Koofi narra la llegada de los talibanes a Kabul en septiembre de 1995. “Ese día no había ido a la universidad, sino que me había quedado en casa estudiando”. Por la tarde acompañó a su hermana a comprar unos zapatos a un bazar, y el vendedor les dijo: “Señoritas, ya no podrán venir vestidas así mañana. Los talibanes estarán aquí, así que aprovechen y disfruten de su último día de placer en el mercado”. Koofi pensaba que se trataba de una broma.
La política afgana recuerda que los talibanes fueron apoyados por Estados Unidos, Arabia Saudita y Pakistán durante su lucha contra los soviéticos. Estos países tenían sus propios intereses creados y sus razones políticas para hacerlo. “Aunque su ayuda en nuestra lucha fue inicialmente bien recibida, estos combatientes muyahidines extranjeros (árabes, chechenos y paquistaníes) trajeron consigo una versión fundamentalista del islam, el wahabismo, que era nuevo para Afganistán”. En esos momentos, ella no veía gran diferencia entre los talibanes y los muyahidines. ”De niña había estado aterrada de estos últimos. Ahora, como estudiante universitaria, temía a los talibanes”.
Los wahhabis surgieron de Arabia Saudita y forman parte de una rama conservadora del islam sunita. Tras el desconocimiento que existía en Afganistán sobre el origen de los talibanes, muchos pensaban que se trataba de comunistas. ¿Cómo un grupo minoritario pudo haber derrotado al poderoso ejército rojo?, se pregunta Koofi. “¿Cómo unos simples estudiantes podrían vencer a semejantes hombres?”
Tal pareciera que la historia se repite. El pasado domingo el presidente de Afganistán Ashraf Ghani huyó del país tras el asedio talibán. En 1995 Ahmed Shah Masud, líder militar afgano, se retiró de Kabul tras el asedio de los talibanes, y el presidente Burhanuddin Rabbani fue derrocado. “Al menos era un gobierno, al menos había un tipo de orden”, escribe Fawzia Koofi y recuerda: “Estaba furiosa de que nuestros dirigentes se rindieran tan fácilmente”.

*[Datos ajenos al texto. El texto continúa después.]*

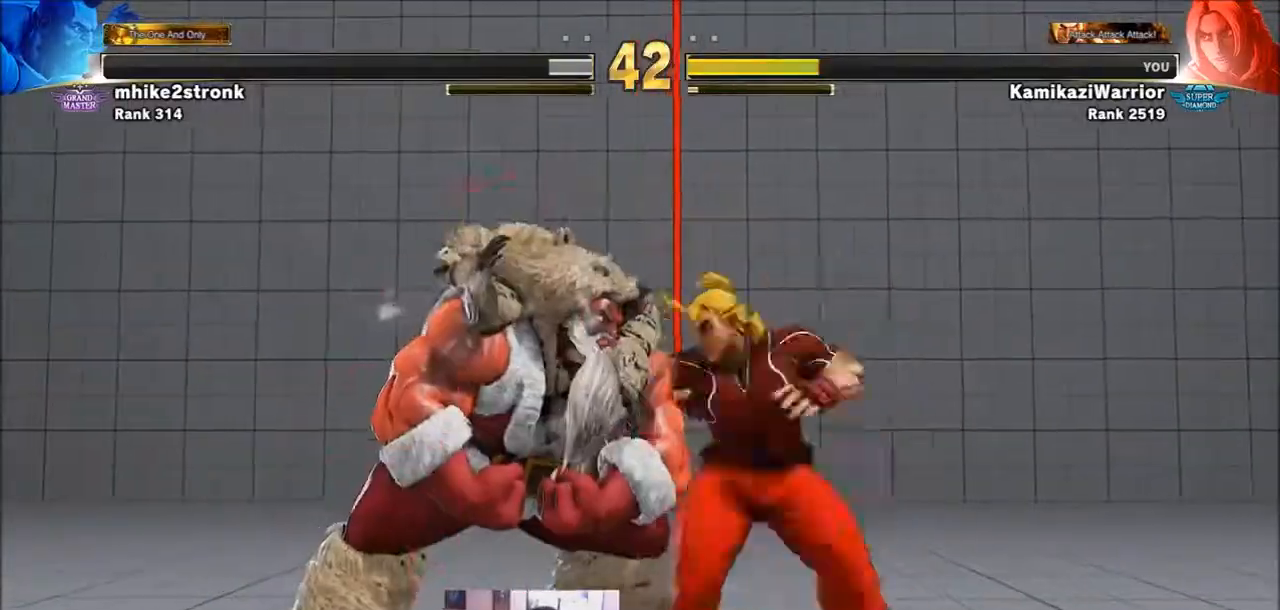
{"buttons": [], "left_stick": "center", "events": [[33, "R1", "up"], [33, "R2", "up"], [100, "R1", "down"], [100, "R2", "down"], [167, "R1", "up"], [167, "R2", "up"], [200, "L1", "down"], [200, "R1", "down"], [200, "R2", "down"], [300, "L1", "up"], [334, "R1", "up"], [334, "R2", "up"]]}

Los talibanes entraron a las instalaciones de la ONU para sacar y asesinar al expresidente Najibullah, quien gobernó entre 1986 y 1992. “De haber escapado con Masud, tal vez habría sobrevivido, pero su decisión de permanecer bajo la protección de la ONU le costó la vida”.
Los talibanes “colgaron su cuerpo en una glorieta muy transitada para que todos lo vieran durante tres días”.
Fawzia Koofi recuerda con furia que “en el nombre de Dios estos vándalos (los talibanes) destruían nuestra historia”. Se refiere en particular al saqueo de museos, donde destruyeron cientos de piezas, entre las que se encontraban estatuillas budistas, vasijas de tiempos de Alejandro Magno y reliquias del tiempo de los primeros reyes islámicos.
Los talibanes hicieron estallar los Budas de Bamiyan, antiguas estatuas de piedra que fueron consideradas como una de las maravillas del mundo.
Después, los talibanes “comenzaron a destruir nuestras mentes”, escribe Koofi. “Incendiaron las escuelas y las universidades. Quemaron libros y prohibieron la literatura”.
Las bodas en lugares públicos fueron prohibidas; los espacios lúdicos tuvieron que cerrar sus puertas.
La decisión que anunció el secretario de Exteriores Marcelo Ebrard sobre los eventuales asilos a mujeres y niñas afganas por parte del Gobierno de México es una buena noticia.
Una visión etnocéntrica de la cultura mexicana permanece incubada en el sentir del peatón: lo que es lejano y desconocido es inexistente. Resulta pueril la elaboración de chantajes tipo: “primero los mexicanos”.
La interacción global del siglo XXI permite desplegar la rigidez del mapamundi.